Newman was focusing only on those who were counted as part of the workforce (ie, those who are either employed or trying to become employed). Roberts goes on to observe that the success of that upper third demonstrates that the assertion that urban underclass culture is virtually impossible to escape from is false--a significant number to attain some upperward mobility. Newman agrees with this but neither she nor Roberts takes a stab at definitively explaining why some make it, some exist on the cusp, and some remain steadily on the bottom. Newman ends up recommending more financial aid to allow low-wage earners to pursue higher education as a way of increasing the percentage of those who pull themselves out of impoverished urban environment.

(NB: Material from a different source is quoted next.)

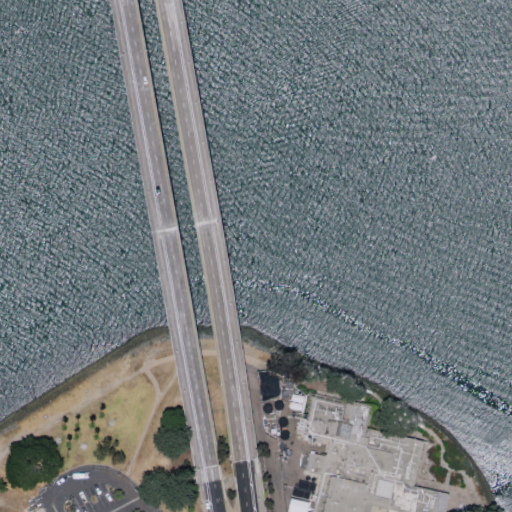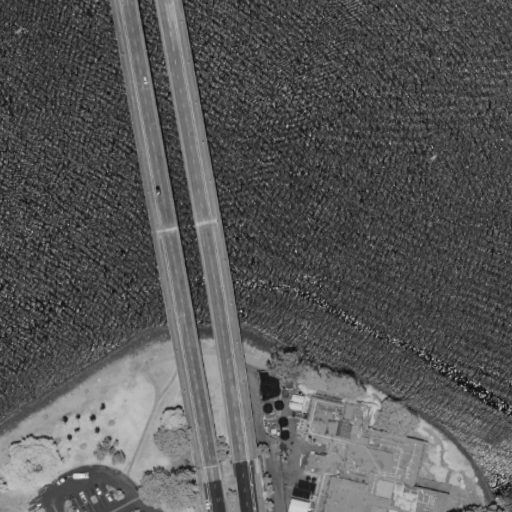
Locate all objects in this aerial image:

I am not asserting that IQ alone explains why those included in the study of several years duration ended up where they did, or even that it is the most important variable to consider. But in studies like these, some variant of an IQ test, like the wonderlic, initially administered to those monitored, would be of enormous value. When it is lacking, it's hard to draw much of anything meaningful from the subsequent discussions, and the resulting "policy solutions" pursued to ameliorate things are hopelessly incomplete. (I am hardly making a novel observation, I know).


Al Fin said...

Executive Function -- including the ability to defer gratification for future gain -- is more important than IQ for life success, all things being equal. (also persistence in the face of difficulty, ability to control one's temper, etc)

Better to have healthy EF plus high IQ, of course. But if you only look at IQ you will miss the more significant EF metric.

EF is not the same as emotional intelligence, no. But there is overlap of EF with both IQ and most views of emotional intelligence.

But EF is as heritable as IQ. More interestingly, the developmental window for EF closes at about age 7. If not developed by then, fuggiduhbowdet.

Audacious Epigone said...


I've seen you make that assertion on several occasions, but I wonder if there are quantifiable measures affirming it that you might point me to. I'm not as familiar with how the two measures interact as I should be.

Max said...

Window for IQ closes pretty early too in terms -if you put kid in a very hostile environment age 0 to 6 he will risk to fall far short his genetic potential.

EF is definitely important but I d say without at least 1 std dev above norm (115) you will not really get anywhere, unless leeching of affirmative action policies is your definition of success

The way I look into it - environment can only allow you to approach your potential .And your potential is determined solely by your genes. The better your genes are - higher the ceiling, and generally environment in first world countries (heck even in 3d world, save for garbage dumps like Africa) is not hostile to the extremes needed to significantly alter the gene expression (e.g. make a 160 iq child retarded)

al fin said...

I suggest this 95 pp slideshow:

It's pretty clear and explains a lot of the problems with standardising a single EF score that corresponds with a "g" score for IQ.

Once psychometricians can devise a standard metric for EF along with IQ in routine standard testing, the predictive power should improve significantly. It may take a while.

Audacious Epigone said...



It is interesting to me how much of an overlap there appears to be between IQ and EF (although I realize they are not synonymous concepts). Revisit pages 15 and 16 of the ppt--these EF deficits could almost as easily be categorized as IQ deficits.